You cannot debug a cluster you do not have.
Every post in this series ("Mastering Kubernetes the Right Way") assumes you can run kubectl apply -f issue.yaml, watch something break, and run kubectl apply -f fix.yaml to put it back. That assumption falls apart on the very first day if you do not already have a cluster — and "spin up a Kubernetes cluster" is the kind of task that has eaten entire afternoons of mine.
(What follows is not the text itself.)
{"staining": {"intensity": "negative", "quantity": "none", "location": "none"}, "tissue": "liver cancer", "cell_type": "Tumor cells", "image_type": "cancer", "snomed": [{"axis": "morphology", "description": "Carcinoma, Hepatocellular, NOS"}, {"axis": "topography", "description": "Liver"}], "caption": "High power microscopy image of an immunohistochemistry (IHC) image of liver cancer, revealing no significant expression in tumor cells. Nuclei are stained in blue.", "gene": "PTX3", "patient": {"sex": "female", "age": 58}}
This is Day 0. By the end of this post you will have a working, real, cloud-managed Kubernetes cluster on AWS, GCP, or Azure. One command. Real Terraform underneath. No magic.
What we are building
A managed Kubernetes cluster — your choice of AWS EKS, GCP GKE, or Azure AKS. Each one comes with:
- Network: a VPC (or VNet), public + private subnets, NAT gateways
- Control plane: managed by the cloud provider, you do not babysit it
- Worker nodes: a managed node group sized for
dev - kubeconfig: written to your laptop so
kubectlJust Works - Tear-down: one command, leaves nothing behind, leaves no bill behind
The whole thing comes from one repo: vellankikoti/resources-creator. Terraform modules per cloud, a thin shell wrapper, and one script that hides all of it behind a flag.
Prerequisites (15 minutes, once)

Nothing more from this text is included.